++++ MATERIAL SHOWN ++++
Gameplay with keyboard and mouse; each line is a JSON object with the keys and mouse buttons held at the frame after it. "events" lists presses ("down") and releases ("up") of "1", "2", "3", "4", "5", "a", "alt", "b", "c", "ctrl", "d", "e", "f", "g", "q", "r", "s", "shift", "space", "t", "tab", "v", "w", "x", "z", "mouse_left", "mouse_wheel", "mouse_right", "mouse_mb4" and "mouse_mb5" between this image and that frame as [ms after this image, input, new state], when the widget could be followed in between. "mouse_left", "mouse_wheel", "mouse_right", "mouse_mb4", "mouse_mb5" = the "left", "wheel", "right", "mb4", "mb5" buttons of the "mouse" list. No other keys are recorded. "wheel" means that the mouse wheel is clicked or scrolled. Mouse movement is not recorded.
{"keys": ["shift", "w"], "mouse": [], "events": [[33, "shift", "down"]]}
++++
++++ MATERIAL SHOWN ++++
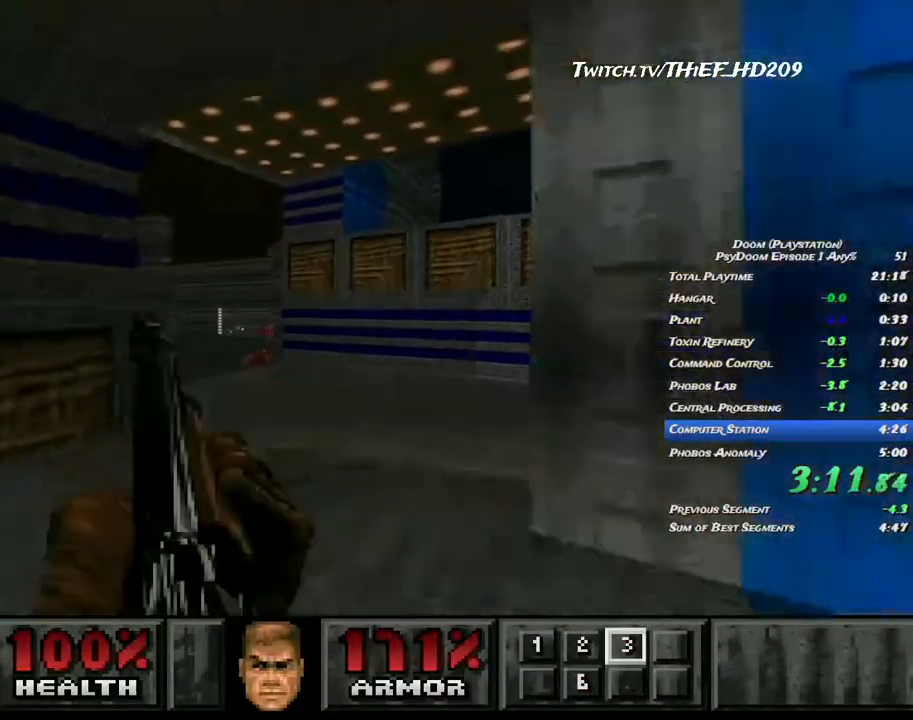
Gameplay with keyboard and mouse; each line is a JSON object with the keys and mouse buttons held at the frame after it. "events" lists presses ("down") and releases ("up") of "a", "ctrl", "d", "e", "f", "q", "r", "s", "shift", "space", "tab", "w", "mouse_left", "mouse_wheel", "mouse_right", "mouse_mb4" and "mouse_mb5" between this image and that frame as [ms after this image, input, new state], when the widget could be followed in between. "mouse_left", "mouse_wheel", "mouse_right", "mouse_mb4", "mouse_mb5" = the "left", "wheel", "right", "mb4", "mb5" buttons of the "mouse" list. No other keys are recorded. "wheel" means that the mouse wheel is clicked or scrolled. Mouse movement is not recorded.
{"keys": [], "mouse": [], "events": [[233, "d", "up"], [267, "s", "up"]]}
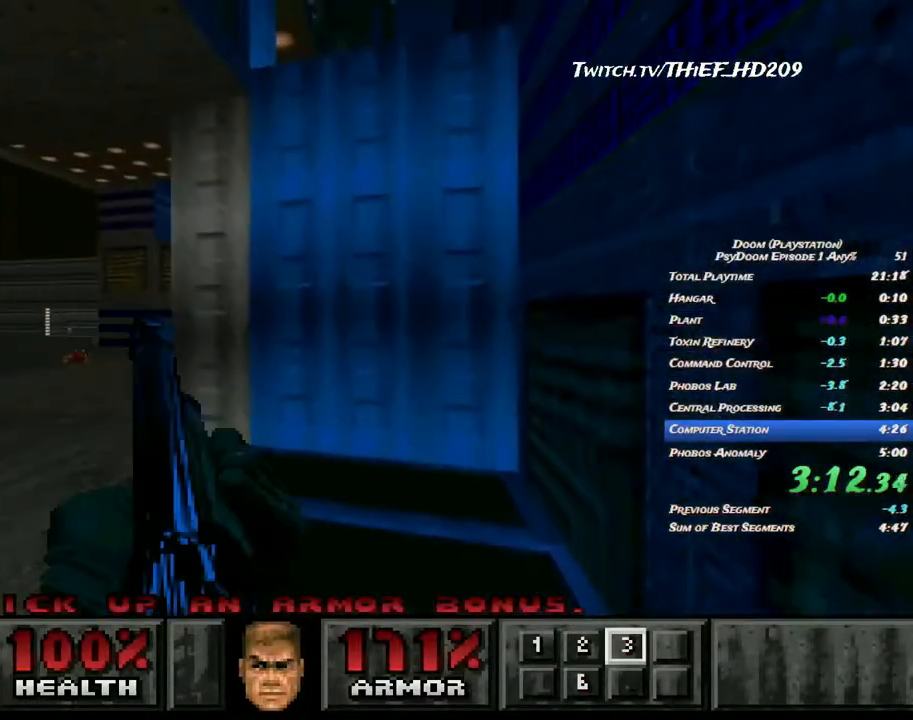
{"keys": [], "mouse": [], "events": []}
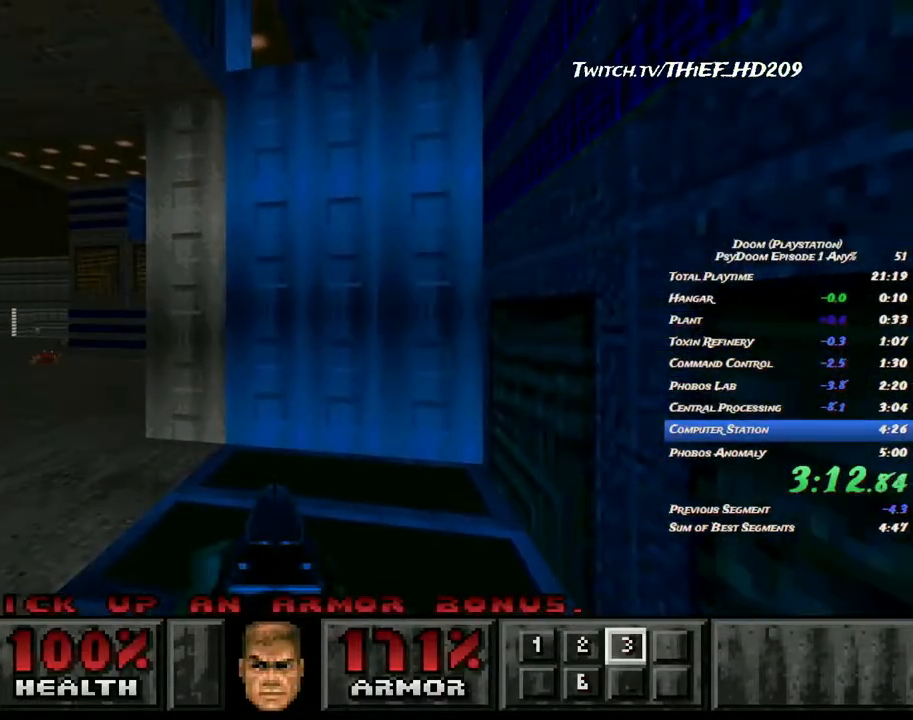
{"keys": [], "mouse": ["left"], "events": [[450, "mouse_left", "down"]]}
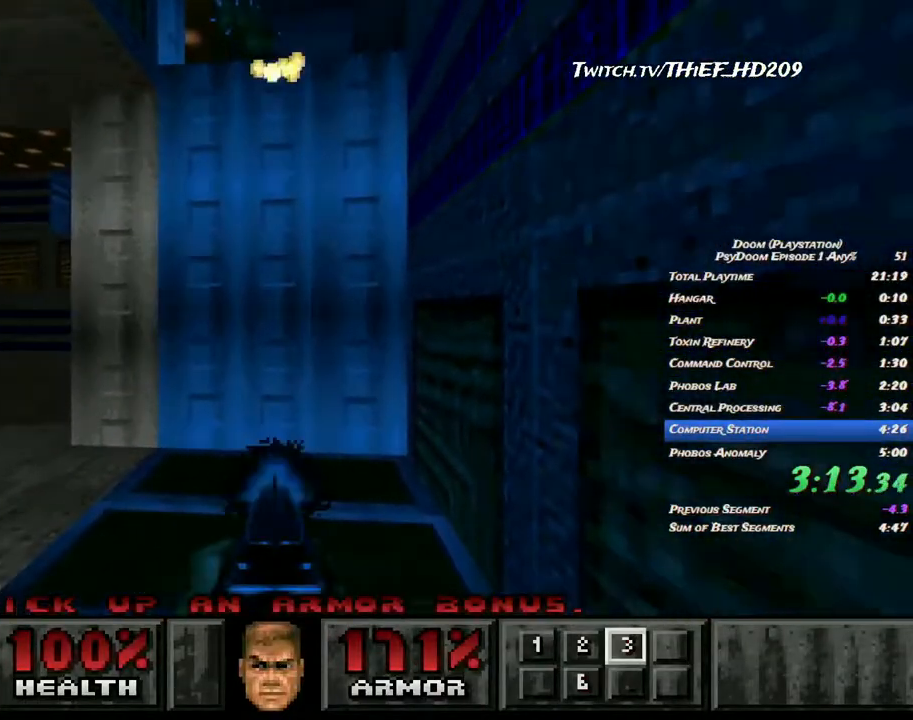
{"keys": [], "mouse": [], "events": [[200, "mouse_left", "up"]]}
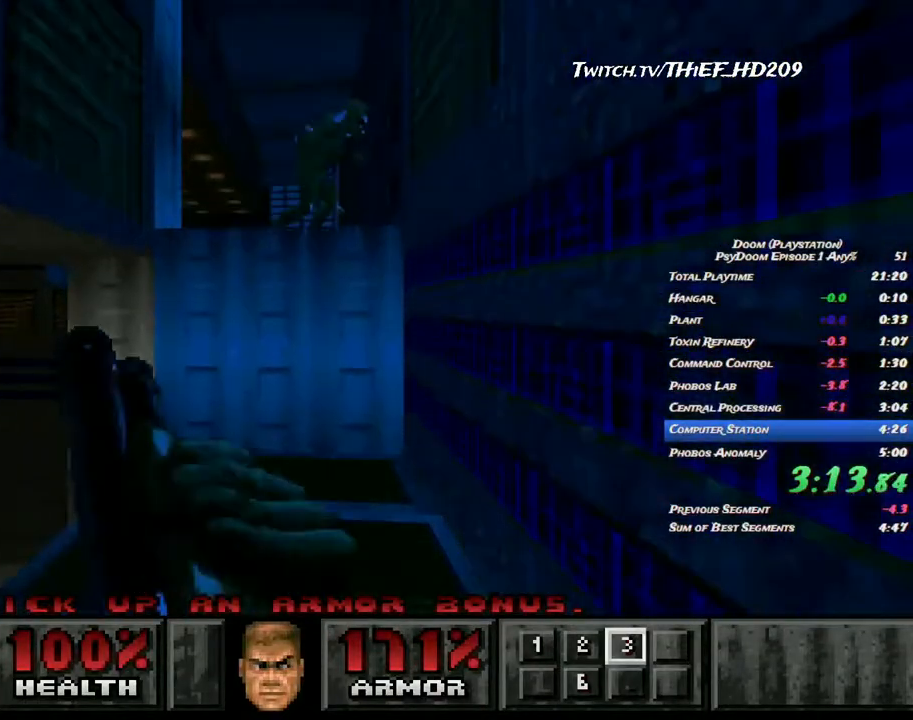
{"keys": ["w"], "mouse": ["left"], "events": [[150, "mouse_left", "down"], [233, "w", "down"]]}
++++
• **WHAT YOU NEED TO DO**: Looking at the material above, count the lines that carry the word "held" and answer with the count alone.

• **RESULT**: 2